For prevalent strains with sufficient genome coverage and depth, getSNP_majorFreq.py was used to achieve major SNPs in these strains. getSNPnum.py was used to count SNPs of each prevalent strain in each sample and cal_density.py was used to calculate SNP density based on SNPs and genome coverage of strains. Mann-Whitney test was used to analyze the difference of SNP densitiy between the liver cirrhosis and control group. R package qvalue (v2.10.0) was used to control False Discovery Rate. (see details in step6_snpdensity).
This part requires FastQC, Trimmomatic, MetaPhlAn2.0, bowtie2, bwa, Samtools, picard, bcftools, VarScan2, vcftools installed.
To help better understand how this framework works, we use data in filefolder test to run this framwork. It should be noted that due to the large amount of data in researches and our small test data, the threshold standard is slightly different.
Considering reseaches often includes large samples, we suggest that a file contains sample names and their type is needed, which is list1.txt here.
step1_qc performs quality control with a file contains sample name, datadir and outdir needed. The input is raw data and the output is clean data in test/clean_data.
python step1_qc/trimmomatic.py filepath/filename datadir outdir `
step2_metaphlan profiles the microorganisms and their relative abundances in each sample. The input is clean data and the output is the info of microorganisms and their relative abundances in test/metaphlan2.

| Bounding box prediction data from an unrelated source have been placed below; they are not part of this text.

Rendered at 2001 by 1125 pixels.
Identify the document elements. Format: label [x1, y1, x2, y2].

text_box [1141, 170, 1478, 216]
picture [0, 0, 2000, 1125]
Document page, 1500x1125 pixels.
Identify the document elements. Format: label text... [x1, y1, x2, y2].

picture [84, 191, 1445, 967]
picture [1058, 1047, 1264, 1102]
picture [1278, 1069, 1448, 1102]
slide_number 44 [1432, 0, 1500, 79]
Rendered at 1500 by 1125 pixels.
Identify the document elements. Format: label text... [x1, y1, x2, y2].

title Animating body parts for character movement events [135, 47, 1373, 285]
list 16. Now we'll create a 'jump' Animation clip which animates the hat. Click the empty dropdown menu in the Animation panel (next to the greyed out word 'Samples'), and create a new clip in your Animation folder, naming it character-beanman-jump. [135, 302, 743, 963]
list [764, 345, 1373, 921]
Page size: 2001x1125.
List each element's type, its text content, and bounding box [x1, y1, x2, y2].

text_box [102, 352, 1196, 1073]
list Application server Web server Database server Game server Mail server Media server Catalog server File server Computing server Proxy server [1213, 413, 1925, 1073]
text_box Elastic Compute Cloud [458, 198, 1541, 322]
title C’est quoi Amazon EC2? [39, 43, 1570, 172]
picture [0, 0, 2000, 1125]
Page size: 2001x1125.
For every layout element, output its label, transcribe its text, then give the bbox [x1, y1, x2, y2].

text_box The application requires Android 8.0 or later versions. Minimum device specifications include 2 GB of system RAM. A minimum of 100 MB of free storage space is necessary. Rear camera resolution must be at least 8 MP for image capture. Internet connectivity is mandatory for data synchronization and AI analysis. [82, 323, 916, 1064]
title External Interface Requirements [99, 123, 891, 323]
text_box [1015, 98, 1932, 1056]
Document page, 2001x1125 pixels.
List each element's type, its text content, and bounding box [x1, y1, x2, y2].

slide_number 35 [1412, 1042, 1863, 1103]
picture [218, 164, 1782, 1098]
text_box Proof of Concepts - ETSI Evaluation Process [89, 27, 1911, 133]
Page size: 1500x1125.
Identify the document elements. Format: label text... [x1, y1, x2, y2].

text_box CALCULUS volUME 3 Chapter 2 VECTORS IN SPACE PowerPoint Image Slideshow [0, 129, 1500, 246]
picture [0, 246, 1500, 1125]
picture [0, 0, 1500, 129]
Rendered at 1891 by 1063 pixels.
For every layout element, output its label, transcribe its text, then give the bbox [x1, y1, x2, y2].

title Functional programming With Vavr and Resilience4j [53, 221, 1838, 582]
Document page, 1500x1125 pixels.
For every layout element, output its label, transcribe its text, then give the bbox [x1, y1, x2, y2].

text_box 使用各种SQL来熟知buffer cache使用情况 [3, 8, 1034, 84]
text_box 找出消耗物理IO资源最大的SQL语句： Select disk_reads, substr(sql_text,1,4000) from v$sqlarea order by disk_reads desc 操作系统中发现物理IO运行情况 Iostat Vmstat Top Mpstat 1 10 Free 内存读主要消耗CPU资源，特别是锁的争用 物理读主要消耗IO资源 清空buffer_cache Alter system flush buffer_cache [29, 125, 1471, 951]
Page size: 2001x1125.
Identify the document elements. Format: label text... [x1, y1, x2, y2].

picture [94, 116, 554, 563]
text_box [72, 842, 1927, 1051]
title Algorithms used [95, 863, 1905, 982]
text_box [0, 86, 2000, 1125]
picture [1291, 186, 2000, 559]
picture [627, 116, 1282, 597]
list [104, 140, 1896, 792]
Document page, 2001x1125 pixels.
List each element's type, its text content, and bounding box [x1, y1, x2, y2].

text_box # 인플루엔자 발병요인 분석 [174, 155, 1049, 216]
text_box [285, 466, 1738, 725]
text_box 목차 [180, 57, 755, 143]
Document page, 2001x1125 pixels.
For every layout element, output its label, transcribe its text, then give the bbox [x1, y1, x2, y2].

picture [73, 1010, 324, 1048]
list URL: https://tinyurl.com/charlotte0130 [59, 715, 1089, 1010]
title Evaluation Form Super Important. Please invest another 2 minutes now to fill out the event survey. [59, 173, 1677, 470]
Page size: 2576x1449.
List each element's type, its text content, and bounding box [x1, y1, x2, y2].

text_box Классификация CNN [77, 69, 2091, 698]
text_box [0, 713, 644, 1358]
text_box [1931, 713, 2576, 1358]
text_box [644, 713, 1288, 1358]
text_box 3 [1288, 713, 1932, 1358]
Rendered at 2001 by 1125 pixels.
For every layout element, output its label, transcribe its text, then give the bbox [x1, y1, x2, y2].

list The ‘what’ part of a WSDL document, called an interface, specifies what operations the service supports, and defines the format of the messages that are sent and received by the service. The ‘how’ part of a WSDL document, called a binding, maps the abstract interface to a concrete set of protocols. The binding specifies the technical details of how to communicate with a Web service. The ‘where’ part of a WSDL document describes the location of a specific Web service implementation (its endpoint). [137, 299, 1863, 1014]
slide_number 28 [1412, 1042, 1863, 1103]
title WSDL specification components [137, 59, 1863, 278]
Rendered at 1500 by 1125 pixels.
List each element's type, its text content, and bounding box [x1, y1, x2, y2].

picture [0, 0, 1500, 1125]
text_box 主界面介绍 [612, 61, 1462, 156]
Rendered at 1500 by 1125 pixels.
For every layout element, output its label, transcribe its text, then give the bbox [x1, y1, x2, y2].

python step2_metaphlan/metaphlan.py metaphlan_dir out_dir fastq_dir
step3_getRef constructs microbial reference genome by selecting strains that meet certain conditions. Then you need to download reference genome from NCBI according to GCFid and build index for Reffna. You can see details in test/ref.
python2 step1_stat.py test/metaphlan2 > species.txt
#select names of strains detected in more than 3 samples as input (speciesname.txt) for subsequent analysis.
python2 step2_getStrain.py test/metaphlan2 > mappedstrain.txt
python2 step3_getrefid.py > mappedGCF.txt
step4_callSNP includes calling SNPs by Samtools and VarScan2 respectively and some filter processes. The results of snp calling by samtools are in test/callSNP/output and test/callSNP/savedBams. The results by VarScan2 are in test/callSNP/voutput.
python step1_callSNP.py 1
python step2_varscan.py 1
python step3_filtervcf.py 1
python step4_gen_newvcf.py 1
step5_species_coverage first calculates genome coverage and width of strains by step1.py and step2.py, then achieve prevalent strains according to the filteration criteria by step3.py.
python2 step1_depth_of_coverage.py 1
python2 step2_connectContigs2genome.py
python2 step3_filter.py
step6_snpdensity calculates SNP density of prevalent strains and uses Mann-Whitney test to screen out strains with differences in SNP density between the two groups for next strain_profiling analysis.
python2 step1_getSNP_majorFreq.py 1
python2 step2_getSNPnum.py
python2 step3_cal_density.py
Rscript step4_static.r
Comprehensive Strain-level Analysis of the Gut Microbe Faecalibacterium Prausnitzii in Patients with Liver Cirrhosis
Yaowen Chen1*, Pu Liu1*, Runyan Liu1, Shuofeng Hu1, Zhen He1, Guohua Dong1, Chao Feng1, Sijing An1, Xiaomin Ying1#
mSystems. 2021 Aug 3;e0077521. doi: 10.1128/mSystems.00775-21.
Gut metagenomes of type 2 diabetic patients have characteristic single-nucleotide polymorphism distribution in Bacteroides coprocola
Yaowen Chen1 , Zongcheng Li1 , Shuofeng Hu1 , Jian Zhang1 , Jiaqi Wu1 , Ningsheng Shao1 , Xiaochen Bo2 , Ming Ni2* and Xiaomin Ying1*
Microbiome. 2017 Feb 1;5(1):15. doi: 10.1186/s40168-017-0232-3.